After competing in the N.C.A.A. national championships, Wittenberg went
to Columbia
University’s Teachers College. He received a master’s degree in
1941 and sought a teaching job, but there were few openings, so he
became a police officer. He recalled winning five citations for
bravery, one of them for disarming a holdup man wielding an ax and a
gun on a Manhattan rooftop. He retired as a sergeant in 1954.
Notwithstanding Wittenberg’s wrestling achievements, an Olympic Games
staged long after his competitive years tempered his love for the
Olympic movement.
Wittenberg had been a two-time wrestling champion at the Maccabiah
Games in Israel, the international competition for Jewish athletes.
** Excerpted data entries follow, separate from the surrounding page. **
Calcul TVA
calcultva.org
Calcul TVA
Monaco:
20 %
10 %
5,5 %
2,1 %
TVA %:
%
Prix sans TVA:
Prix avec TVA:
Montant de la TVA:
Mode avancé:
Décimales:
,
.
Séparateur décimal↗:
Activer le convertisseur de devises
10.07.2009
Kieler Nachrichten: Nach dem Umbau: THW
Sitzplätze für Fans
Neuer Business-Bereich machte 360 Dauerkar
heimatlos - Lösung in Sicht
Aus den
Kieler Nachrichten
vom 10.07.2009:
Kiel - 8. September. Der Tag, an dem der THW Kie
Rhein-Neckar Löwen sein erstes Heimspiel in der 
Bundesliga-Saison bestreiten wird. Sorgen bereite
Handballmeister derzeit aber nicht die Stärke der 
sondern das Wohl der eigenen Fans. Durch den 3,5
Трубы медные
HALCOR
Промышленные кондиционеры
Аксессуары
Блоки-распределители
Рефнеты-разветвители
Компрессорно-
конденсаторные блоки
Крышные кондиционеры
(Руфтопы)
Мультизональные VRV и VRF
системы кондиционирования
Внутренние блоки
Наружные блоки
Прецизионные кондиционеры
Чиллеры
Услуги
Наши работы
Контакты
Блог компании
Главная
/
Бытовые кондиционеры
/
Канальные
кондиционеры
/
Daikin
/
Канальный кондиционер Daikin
He visited Jerusalem before the 1972 Munich Olympics, giving pointers
to the Israeli wrestling team. On the night of Sept. 4, 1972,
Wittenberg and his wife, Edith, spent time at a Munich hotel with their
friend Yosef Gutfreund, an Israeli wrestling referee.
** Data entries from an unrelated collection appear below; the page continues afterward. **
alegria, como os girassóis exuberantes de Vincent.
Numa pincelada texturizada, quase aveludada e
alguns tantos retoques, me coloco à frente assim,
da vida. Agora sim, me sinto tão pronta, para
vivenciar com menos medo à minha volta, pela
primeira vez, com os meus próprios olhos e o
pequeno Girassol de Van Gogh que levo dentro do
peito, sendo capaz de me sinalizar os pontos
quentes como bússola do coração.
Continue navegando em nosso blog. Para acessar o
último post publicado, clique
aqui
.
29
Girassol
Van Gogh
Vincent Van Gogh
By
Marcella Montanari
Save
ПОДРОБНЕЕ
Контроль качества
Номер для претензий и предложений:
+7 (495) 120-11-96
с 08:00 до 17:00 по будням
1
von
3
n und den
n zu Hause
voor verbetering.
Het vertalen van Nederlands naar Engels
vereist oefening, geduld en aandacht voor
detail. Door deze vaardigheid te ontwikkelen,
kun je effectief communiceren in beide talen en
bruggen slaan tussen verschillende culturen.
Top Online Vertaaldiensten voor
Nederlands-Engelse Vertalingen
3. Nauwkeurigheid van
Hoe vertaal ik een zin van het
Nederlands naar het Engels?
The next day, Gutfreund and 10 fellow Israelis — athletes and coaches —
were killed when Palestinian
terrorists invaded the Olympic village.
“The whole concept of the Games was turned upside down,” Wittenberg
told Newsday 20
years later. “It was murder for political reasons. People go to war and
get killed, all right. The Olympics were fun.”
Wittenberg is survived by his son, Michael, of Pleasantville, N.Y.; his
daughter, Susan Wittenberg, of Manhattan; and two grandsons. His wife,
a former New York City police officer who fenced at Hunter
College and coached women’s fencing at City College, died in 2008.
When Wittenberg reigned as an Olympic champion, professional wrestling
was a staple of television’s early years. Vern Gagne, whom Wittenberg
defeated in the finals of the 1948 Olympic trials, became a popular
pro. But Wittenberg had no interest in the hair-pulling and stamping of
the pro circuit, however lucrative.
“l was a wrestler,” he told The Times. “I wasn’t an actor.”